Concern for Philippe.
Lately dear little Philippe has begun to display the untoward behaviors of early adolescence. He stayed up much past his bedtime recently and attended a party at Ray's, during which he applied some sort of temporary tattoo with an inexcusable obscenity to his chest. Shortly thereafter he came to me full of reproductive misinformation and vulgar "hip-hop" slang. Even more recently, I saw him peering over the fence at a neighbor's hound dog, jubilantly singing the word "Crap!" up and down the Do Re Mi scale.
Perhaps I am merely upset to see him lose his innocence. I, too, partook in decidedly unwise antics at his age.
A time comes to mind when a young Cornelius, unaware of the larger world and his place in it, came within an inch of a lifetime of criminality and regular imprisonment.
I passed many of my formative years in rural areas, as Father was a mining engineer for the coal industry. My family were wealthy émigrés from Newcastle, and brought much of the aristocratic culture of the time with them. When I was born in the 'States, I naturally became a curious blend of both lifestyles. My pageboy hair and velveteen knickers oft drew derision from the barefoot and dirt-caked progeny of those in father's employ. One need only think of the boyhood culture of Tom Sawyer to envision the sort of scamps with whom I passed my days.
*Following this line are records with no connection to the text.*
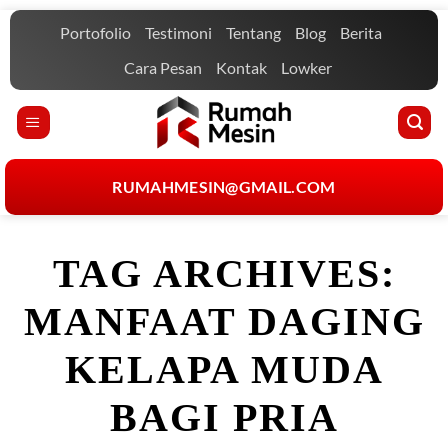
Skip
Portofolio
Testimoni
Tentang
Blog
Berita
to
content
Cara Pesan
Kontak
Lowker
RUMAHMESIN@GMAIL.COM
TAG ARCHIVES:
MANFAAT DAGING
KELAPA MUDA
BAGI PRIA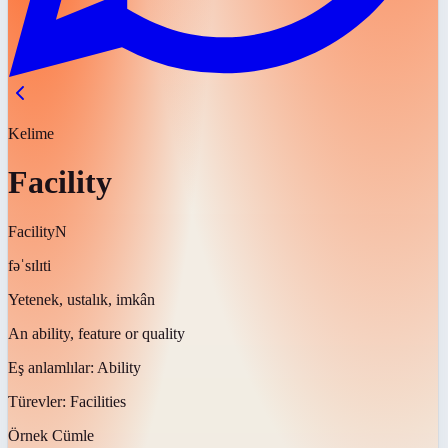
Kelime
Facility
Facility
N
fəˈsɪlɪti
Yetenek, ustalık, imkân
An ability, feature or quality
Eş anlamlılar:
Ability
Türevler:
Facilities
Örnek Cümle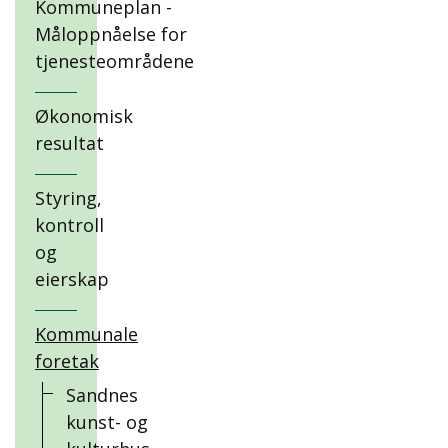
Kommuneplan -
Måloppnåelse for
tjenesteområdene
Økonomisk
resultat
Styring,
kontroll
og
eierskap
Kommunale
foretak
Sandnes
kunst- og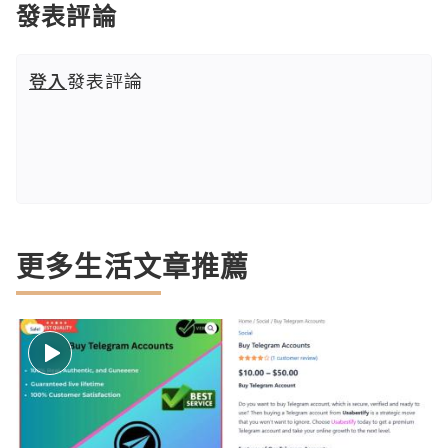
發表評論
登入
發表評論
更多生活文章推薦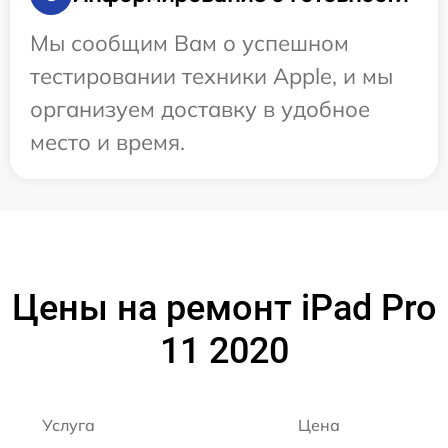
Мы сообщим Вам о успешном
тестировании техники Apple, и мы
организуем доставку в удобное
место и время.
Цены на ремонт iPad Pro
11 2020
Услуга
Цена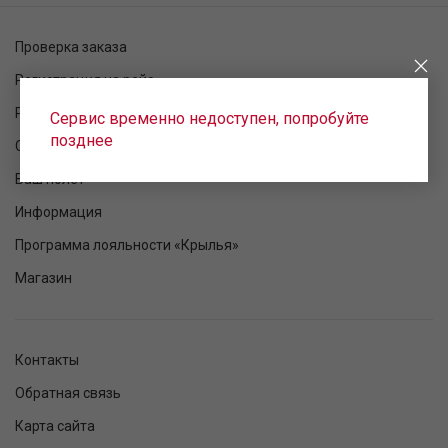
Проверка заказа
Регистрация на рейс
Расписание рейсов
Сервис временно недоступен, попробуйте
позднее
Статус рейса
Ваш полет
Информация
Программа лояльности «Крылья»
Магазин
Контакты
Обратная связь
Карта сайта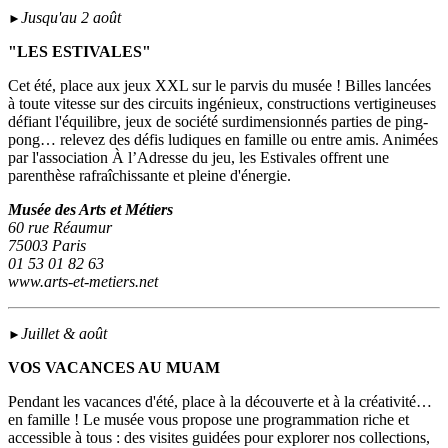
Jusqu'au 2 août
►
"LES ESTIVALES"
Cet été, place aux jeux XXL sur le parvis du musée ! Billes lancées
à toute vitesse sur des circuits ingénieux, constructions vertigineuses
défiant l'équilibre, jeux de société surdimensionnés parties de ping-
pong… relevez des défis ludiques en famille ou entre amis. Animées
par l'association À l’Adresse du jeu, les Estivales offrent une
parenthèse rafraîchissante et pleine d'énergie.
Musée des Arts et Métiers
60 rue Réaumur
75003 Paris
01 53 01 82 63
www.arts-et-metiers.net
Juillet & août
►
VOS VACANCES AU MUAM
Pendant les vacances d'été, place à la découverte et à la créativité…
en famille ! Le musée vous propose une programmation riche et
accessible à tous : des visites guidées pour explorer nos collections,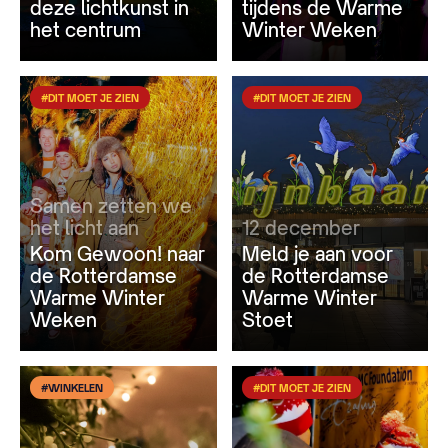
deze lichtkunst in
tijdens de Warme
het centrum
Winter Weken
#DIT MOET JE ZIEN
#DIT MOET JE ZIEN
Samen zetten we
het licht aan
12 december
Kom Gewoon! naar
Meld je aan voor
de Rotterdamse
de Rotterdamse
Warme Winter
Warme Winter
Weken
Stoet
#WINKELEN
#DIT MOET JE ZIEN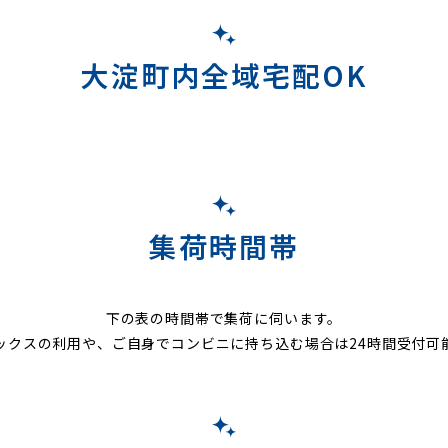
大淀町内全域宅配OK
集荷時間帯
下の表の時間帯で集荷に伺います。
ックスの利用や、ご自身でコンビニに持ち込む場合は24時間受付可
One Sunday afternoon with the young roughs in Anthracite, Pennsylvania (a town named for its cherished resource) it was handed down that the group's leader, a boy named Skuggs, desired that we steal him a pie. He pointed his finger and designated two thieves: myself, and a congenitally nervous wisp of a thing named Harold. I did not highly esteem my accomplice, and I certainly did not relish the task of larceny, having been brought into the world above such low denominators.
At any rate, my family were to be in the area a while, and I did not wish to wear the mantle of the pariah, so I led Harold to a Baptist neighborhood where large Sunday dinners were sure to be in preparation. Along the way we developed a plan of action: Harold would ring the front doorbell, posing as a lost brush salesman's son. This would distract the housewife while I nicked whatever pie or pies were cooling on the kitchen windowsill.
All would have gone according to plan had Harold not broken down into a fit of tears and incomprehensible blubbering once our target's front door opened. The behemoth woman who answered his knock was so moved by his breakdown that she immediately picked him up, cradled him in her arms, pulled a tremendous breast from her blouse and forced its teat into his mouth. As I had hidden in the bushes to be sure that the woman would be detained while I commenced with my thievery, I saw all, and quickly devised an alternate conclusion to our ill-advised caper. It did not include rescuing Harold. I ran back to Skuggs and his brood.
The boys received me coolly upon observing that I had returned with no pie, and crossed their arms as they silently closed ranks around me. Skuggs approached with a long switch in his hand and demanded to know where his pie was. I held silent for a few moments, and then let the bombshell drop: Harold was having sex with a woman on her front porch, and if they ran quick they might chance to see the act before it moved inside. The gang departed with an alacrity not dissimilar to the Kentucky Derby.
Upon reflection that evening I felt deep regret at having come so close to the downward slope of vice, and did not socialize for the remainder of our time in Anthracite. Father was told of the shenanigan demanded of me—though prudently not of my aborted complicity—and immediately hired a private tutor. I remained in the house for nearly eighteen months while Father completed his assignment, but the time did serve to germinate a great relationship between the works of Swift and myself.